An effective mathematics program may be defined as one in which classroom teachers implement tasks and activities that allow all students opportunities to engage in high levels of mathematical thinking and reasoning (NCTM, 2014). However, many teachers claim they are ill prepared when asked to meet the needs of students in inclusive classrooms (Rose & Meyer, 2000; Spencer, 2011). A key factor that negatively impacts students’ mathematical development is the contrast that often exists between the needs of individual students and the type of instruction received (Buchheister, Jackson, & Taylor, 2014; Kroesbergen & Van Luit, 2003). While each and every child that enters a classroom should be provided the “opportunity to reach his or her potential, the current education system does not adequately address these needs. [In fact], the traditional methods used by teachers often focus on exposing and remedying deficits; setting up some students for a pattern of failure” (Subban, 2006, p. 938). Classrooms today reflect widespread diversity including students with disabilities, students exceeding grade level expectations, students from various cultural backgrounds, and students whose home language is not English (Subban, 2006), and unfortunately, many general education classroom teachers have a dearth of knowledge regarding specialized practices that provide students access to high quality mathematics instruction (Macinni & Gagnon, 2006). Consequently, it is integral that professional development and teacher education programs help teachers acquire knowledge and skills necessary to provide all students—regardless of mathematical understanding, language proficiency, or cultural experience—with the greatest opportunity to learn.

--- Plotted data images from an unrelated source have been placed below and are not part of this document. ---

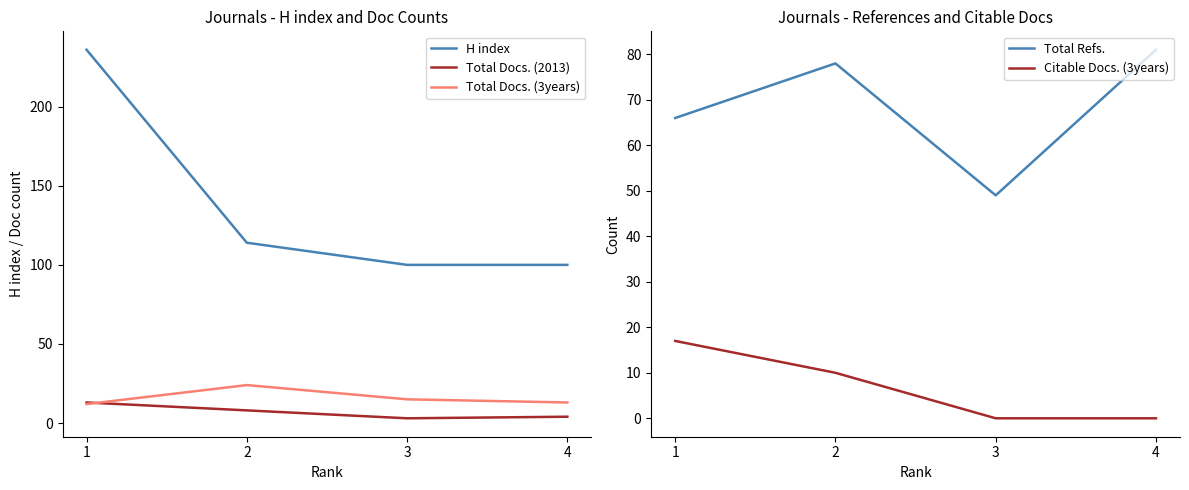

In Total Docs. (2013), how many points are lower than both neighbors (excluding endpoints)?

1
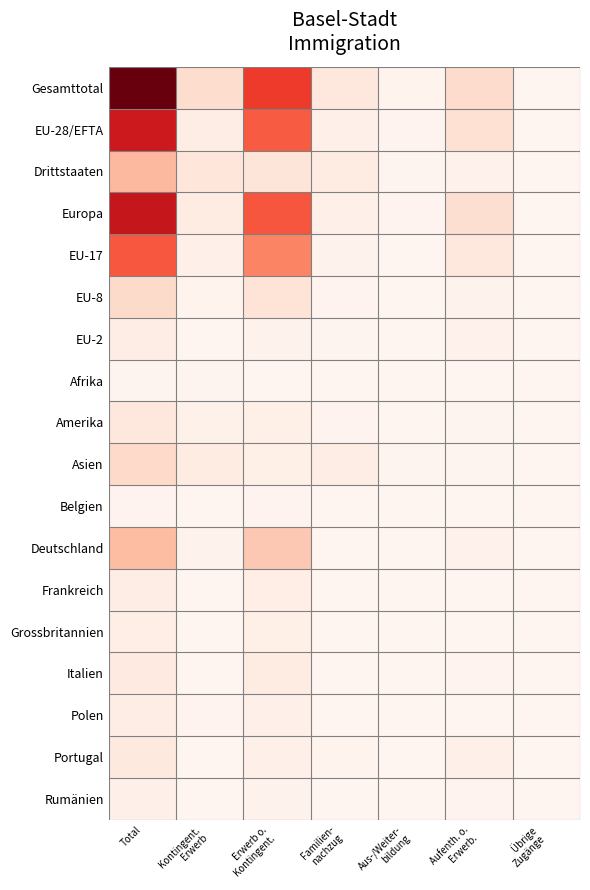

At which category is the sum across all series the highest?

Total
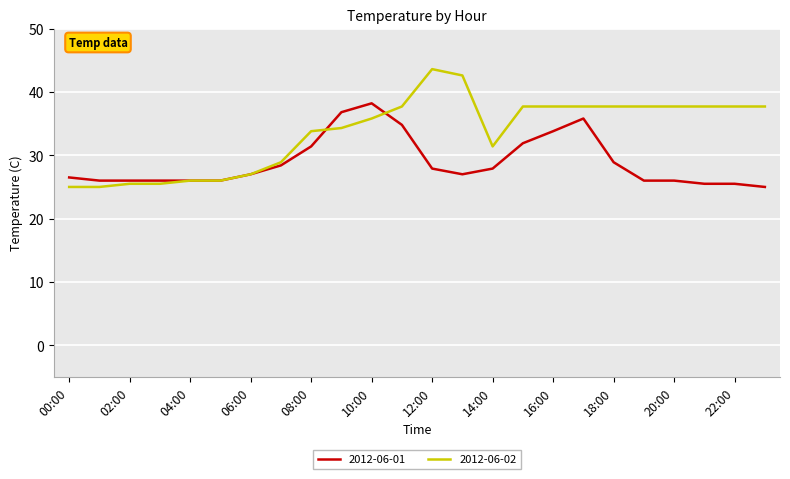

Which series has the largest total across all categories?

2012-06-02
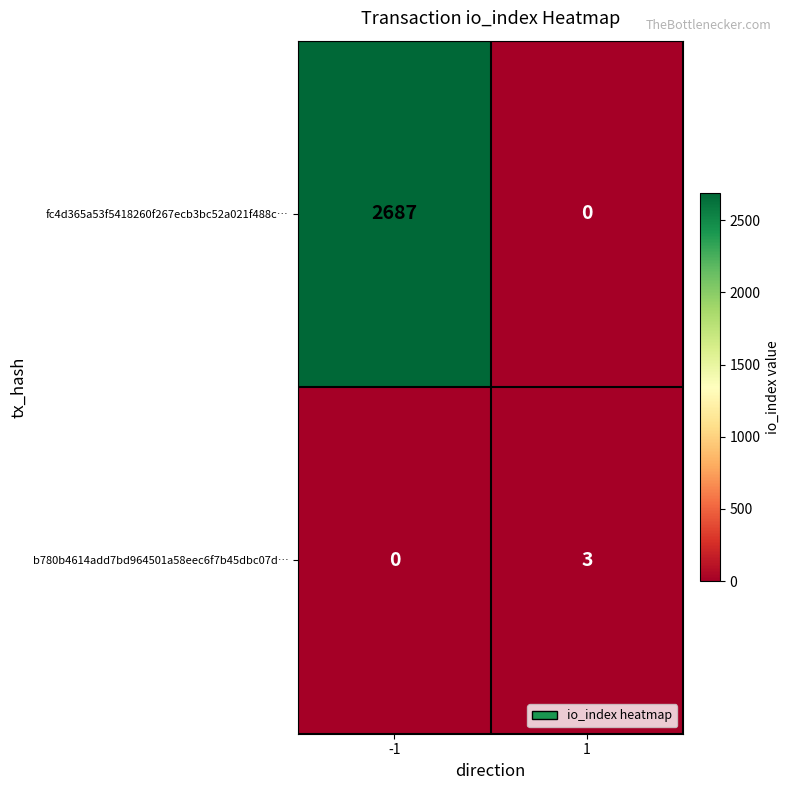

How many series are shown in this chart?

2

Universal Design for Learning (UDL) defines a framework to aid practicing and prospective teachers in providing access and opportunity to high quality mathematics. In addition, with many variations and various mediums, mathematical games naturally provide multiple modes of presentation and expression while simultaneously engaging and motivating students to participate in discussions of key mathematical ideas. Thus, games, as viewed through a UDL lens, are tasks that provide learning for all. In this chapter, the authors describe how the theory of UDL may be incorporated into the general education classroom through the use of mathematical games as lesson activities. Game play not only provides a context for students to use critical thinking skills that reflect mathematical proficiencies (e.g., communication, modeling, quantitative reasoning), but the strategic implementation of games allows for multiple entry points so students with a wide range of mathematical experience are empowered to participate in the problem solving process (Jackson, Taylor, & Buchheister, 2013). With knowledge of effective planning strategies through the integration of UDL (Courey, Tappe, Skiker, & LePage, 2012), teaching and learning of mathematics would embody the elements of equitable instruction. The authors conclude the chapter with practical implications for teacher education, professional development, and subsequent research to further support the teaching and learning of equitable mathematics using UDL as a framework to define learning tasks through game play.